Elbette ki, diğer alanlarda faaliyet gösteren insanlarımızdan bir ölçüde farklı
yetenekler gerektiren bu alanda, ölümle yaşam daha fazla birbirine karışmıştır,
düşmanla daha açık ve doğrudan bir çatışma zemini vardır.
Ancak görevini yerine getirme bilinci bu alanda
çalışan tüm savaşçılarda egemen anlayıştır. Sorun ölüm-yaşam ikilemine
sokulduğu anda, görevler ve devrimin çıkarları ikinci plana düşer ve bu faaliyetler
artık yaşamı sürdürme faaliyetleri haline dönüşür.
Bu anlayışla herhangi bir faaliyetin
yürütülemeyeceği çok açıktır. Böyle bir anlayış tüm alanlardan daha fazla SDB
örgütlenmelerinde ağır tahribatlara yol açar ve devrimin yumruğunu etkisiz hale
getirir. Bu yumruğun felç olmaması için SDB savaşçılarının motivasyonunun
her zaman en üst düzeyde olması, siyasi ve askeri bilinç düzeyinin
yükseltilmesi gerekir. Bugün SDB'lerimizde böyle bir motivasyon, böyle bir siyasi-askeri bilinç yaratılmıştır. Bu
motivasyon ve bilinç SDB'lerimizi
her an hareketli, her an üretken kılmıştır. İşte bu hareketlilik ve üretkenliğin
sağlanmasında devrimci hareketimizin yönlendirici rolü elbette ki
belirleyicidir. Ancak bu yönlendiriciliğin yanında, Halil gibi sorunu kafasında
çözmüş savaşçı ve komutanların da büyük bir rolü vardır. Bu yönlendiricilik
Halil yoldaş gibilerinin bilinçli ve ısrarlı tavırlarıyla pratikte somutluk
kazanmış ve bir geleneğin giderek kökleşmesi sağlanmıştır.
...
Sayısız eyleme girip çıkan, eylemlerdeki atılgan ve gözünü budaktan sakınmaz tavırlarıyla
başarılarda önemli bir role sahip olan Halil, birçok kere ölümle tanışmış,
ölümle alay edebilmiştir.
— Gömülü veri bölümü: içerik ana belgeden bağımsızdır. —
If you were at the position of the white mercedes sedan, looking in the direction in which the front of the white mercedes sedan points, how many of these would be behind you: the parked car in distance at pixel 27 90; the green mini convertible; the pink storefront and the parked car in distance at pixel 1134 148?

Bu ölüm değildi. Bu, halkların kurtuluş mücadelesinde
toprağa düşen bir tohum olmaktı. Bu devrimci mücadelenin şehitler kervanına
katılmaktı. Halil de ölümü hep böyle kavradığı için, hiçbir zaman ölüm-yaşam
ikilemine düşmemiştir.
(Bu anlatım, Haziran Yayınevi tarafından yayınlanan “Bayrağımız
Ülkenin Her Tarafında Dalgalanacak” adlı broşürden alınmıştır.)
***
Bir Yakını Halil Ateşi Anlatıyor:
Onun çok belirgin özelliği, düzenli olması ve
giyiminde titiz davranmasıydı. Ben hiçbir zaman onu ütüsüz pantolonla görmedim.
"Her şeyimizle örnek olmalıyız." derdi. Bu
düzenliliği ve titizliği mücadelesine de yansımıştı. Ölüm karşısında da en ufak
bir tereddüt göstermeyeceğini biliyordum. Çünkü "Çatışarak öleceğim."
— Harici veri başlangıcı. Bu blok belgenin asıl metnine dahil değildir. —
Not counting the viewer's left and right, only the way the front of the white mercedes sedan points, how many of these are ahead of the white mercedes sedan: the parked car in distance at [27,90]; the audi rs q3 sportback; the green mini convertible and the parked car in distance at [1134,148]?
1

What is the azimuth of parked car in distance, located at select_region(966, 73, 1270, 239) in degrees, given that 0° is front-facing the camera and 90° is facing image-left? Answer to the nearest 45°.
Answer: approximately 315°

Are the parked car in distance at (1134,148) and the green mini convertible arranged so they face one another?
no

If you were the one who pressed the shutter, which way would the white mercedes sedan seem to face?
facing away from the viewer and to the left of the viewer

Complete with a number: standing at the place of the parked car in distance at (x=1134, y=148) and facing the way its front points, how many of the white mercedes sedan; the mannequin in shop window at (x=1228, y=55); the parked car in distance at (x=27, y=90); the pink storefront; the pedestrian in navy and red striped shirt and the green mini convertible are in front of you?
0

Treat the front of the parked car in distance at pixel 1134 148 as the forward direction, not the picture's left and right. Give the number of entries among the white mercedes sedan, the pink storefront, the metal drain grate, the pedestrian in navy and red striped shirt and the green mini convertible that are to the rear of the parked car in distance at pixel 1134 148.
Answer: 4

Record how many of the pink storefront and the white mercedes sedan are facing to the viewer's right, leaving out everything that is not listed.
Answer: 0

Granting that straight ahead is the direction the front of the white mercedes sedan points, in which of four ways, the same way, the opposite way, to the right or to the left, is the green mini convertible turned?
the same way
demişti. O, Ferit Eliuygun'un ölümüne üzülmüştü. Ama
"Ölüm Ferit'le bile güzeldir" diyebilmişti. Zaten vasiyeti de
Ferit'in yanma Devrimci Sol geleneklerine uygun bir şekilde gömülmekti.
Bir keresinde haberlerde yakalananlar vardı. Ve
belge ele geçtiğinden söz ediliyordu, Halil, böyle şeyleri kabul edemezdi.
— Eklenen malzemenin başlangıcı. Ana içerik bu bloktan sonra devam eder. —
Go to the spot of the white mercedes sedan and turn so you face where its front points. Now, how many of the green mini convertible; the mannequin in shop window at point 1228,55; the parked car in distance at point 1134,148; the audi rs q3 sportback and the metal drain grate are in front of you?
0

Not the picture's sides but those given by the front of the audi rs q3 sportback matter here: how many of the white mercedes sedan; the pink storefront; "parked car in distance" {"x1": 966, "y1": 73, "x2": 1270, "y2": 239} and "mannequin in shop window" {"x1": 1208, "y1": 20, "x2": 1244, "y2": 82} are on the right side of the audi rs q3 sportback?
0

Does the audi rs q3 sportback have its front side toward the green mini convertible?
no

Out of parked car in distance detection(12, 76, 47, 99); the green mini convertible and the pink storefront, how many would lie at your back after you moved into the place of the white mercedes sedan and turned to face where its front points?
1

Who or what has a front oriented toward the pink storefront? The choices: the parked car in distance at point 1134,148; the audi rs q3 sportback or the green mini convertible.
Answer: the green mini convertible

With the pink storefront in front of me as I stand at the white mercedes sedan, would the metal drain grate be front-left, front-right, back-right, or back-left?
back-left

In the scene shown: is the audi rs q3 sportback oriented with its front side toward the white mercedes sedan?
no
"Böylesi durumlarda yapacağım ilk iş belgeleri yok etmek ve ondan sonra
çatışmaktır." demişti.
O her şeyiyle mükemmel bir insandı. Dürüst, sıcak,
akıllı ve kararlıydı. Herkesin derdine ortak olur, çözüm bulmaya çalışırdı.
Uzak görüşlü olması onun aramızda saygın bir yer
almasını sağladı. Soğukkanlılığı ise, çok belirgindi. Sakin davranışları onu
birçok kez kurtarmıştır. Düşünür, eksiği gediği tamamlamaya çalışır ve bunları
yaparken telaşlanmazdı.
Özellikle bir devrimci öldüğünde ağıt yakılmasını,
ağlanmasını istemezdi. "Acınızı" derdi "başka türlü düşmandan çıkarın."
Randevularına ise, oldukça sadık ve dakikti. Ben sadece gezmek için bile olsa onunla
buluştuğumda geç kalsam azarını işitirdim. Gözleri ise insanları en çok etkileyen
ve özellikle onu anlatan özel bir parçasıydı sanki. O gözlerde her şeyi görmek
mümkündü. Bütün duygularını rahatlıkla gözlerinde anlatabilirdi. O, yaşamı
boyunca her işte çalışmıştır. Konfeksiyondan tutun da inşaatlara kadar çalıştığı
birçok yeri biliyorum. O, inanç adamı, o savaşçı ve yöneticiydi.